From the beginning of the World Wide Web, we have witnessed an increasing number of solutions for presenting websites to end users. Conversely, nowadays web designers tend to adopt practically the same layout template for most of the modern websites. As said by Jen Simmons, Designer Advocate at Mozilla, “we are not designing layouts; we are downloading them”.

During Codemotion Milan 2018, Giulia Talamonti, front-end developer at Credimi, discussed the evolution of modern web layouts and tried to step into Gutenberg’s shoes: how would Gutenberg have designed web templates? In particular, since his interests were in editorial printing, which choices would have him taken in order to develop an editorial web layout?

In this post, we will summarize Giulia’s ideas and discuss which solutions may allow to develop a modern editorial web layout.

The evolution of web layouts

Looking back to the past, the first websites had no layouts at all, and were only aimed at showing plain or poorly enriched text. Therefore, in the 90s web developers and designers started using tables, and the first “standard” web layouts began to emerge.


More recently, web designers started using better and CSS-only solutions. Grid layouts have significantly changed the way designers build layouts, offering a more flexible way to arrange elements inside a web page.

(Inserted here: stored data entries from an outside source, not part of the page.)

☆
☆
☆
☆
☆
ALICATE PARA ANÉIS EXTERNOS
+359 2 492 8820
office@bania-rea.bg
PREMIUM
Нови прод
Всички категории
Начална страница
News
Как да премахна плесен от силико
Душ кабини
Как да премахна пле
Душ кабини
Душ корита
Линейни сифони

Today, we entered in the mobile era, and new needs emerged for modern websites. Screens form factors are no more uniform, landscape and portrait modes should be interchangeably usable and websites must provide an equally excellent user experience in desktop computers, laptops and mobile devices. These emerging needs drove new trends towards responsive web design.

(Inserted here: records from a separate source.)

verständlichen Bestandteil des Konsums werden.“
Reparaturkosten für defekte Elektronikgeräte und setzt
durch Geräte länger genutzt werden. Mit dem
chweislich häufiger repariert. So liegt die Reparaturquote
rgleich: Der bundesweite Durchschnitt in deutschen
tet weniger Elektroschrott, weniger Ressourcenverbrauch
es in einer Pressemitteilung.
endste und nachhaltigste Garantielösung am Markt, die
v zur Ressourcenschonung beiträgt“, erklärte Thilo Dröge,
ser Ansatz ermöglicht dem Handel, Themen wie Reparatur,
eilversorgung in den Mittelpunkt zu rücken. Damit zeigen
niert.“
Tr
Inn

Today we are still in the mobile era, but what web designers are usually doing is to adopt a sort of layout template which is very similar for most websites. According to Giulia Talamonti, we have a sort of “layout of the present”, which is depicted in the following images:


Using any CMS like WordPress, Drupal or Joomla, you can quickly figure out that all the available templates are based on this sort of “standard” layout.
However, there are situations where such a layout might be replaced by something different. Several newspaper websites are using something that is completely different from the printed version. Arranging content similarly in both the printed and the digital version of a newspaper may help the end users in finding more easily the location of an article or an image when using both the formats.
According to Giulia Talamonti, Gutenberg would probably have opted for such an idea. So, how can we use the CSS grid in order to develop an editorial web layout?

Designing editorial web layouts

A modern editorial web layout can have a structure similar to the following one:


In order to implement this, Giulia Talamonti identified some key features and issues that should be considered in the development of such a layout.

Modular grids. Arranging elements with the above layout can be easily done by using the CSS grid, and in particular using modular grids. This approach has many advantages: it helps to align elements, makes navigation easier, and allows us to create an adaptive website (thus supporting the responsive requirement)
Adaptive contents. Many CSS tricks can be used in order to automatically adapt the content (i.e. the texts) to the container elements. However, they are often replaced with JavaScript because of their rare application in actual designs. It is the case of minmax(), fit-content() and max-content/min-content, which allows us to create adaptive solutions:


Grid and float. Float elements may be painful to incorporate inside a grid layout. This is the case, for instance, when we want a floating element (e.g. an image) with text on both sides of it. The CSS exclusion module can help in this direction, allowing the use of wrap-flow: both. However, it is currently supported by Internet Explorer 10+ only, and usually this is solved with additional JavaScript


Printing stylesheets. If we want to design an editorial layout, properly printing a page based on such a layout is a crucial feature. This needs to be addressed by means of the @page media rule. Indeed, it allows to specify the page format (e.g. A4 or A5, but this is only supported by Chrome and Opera), as well as page margins or page numbering.


Note also that browsers like Chrome incorporate testing features in their debuggers, which allow rendering the output of a printed page (without actually printing anything).

As a final note, consider that eBooks are nothing but webpages. The ideas described above about designing an editorial layout may thus find interesting application in the context of eBooks design.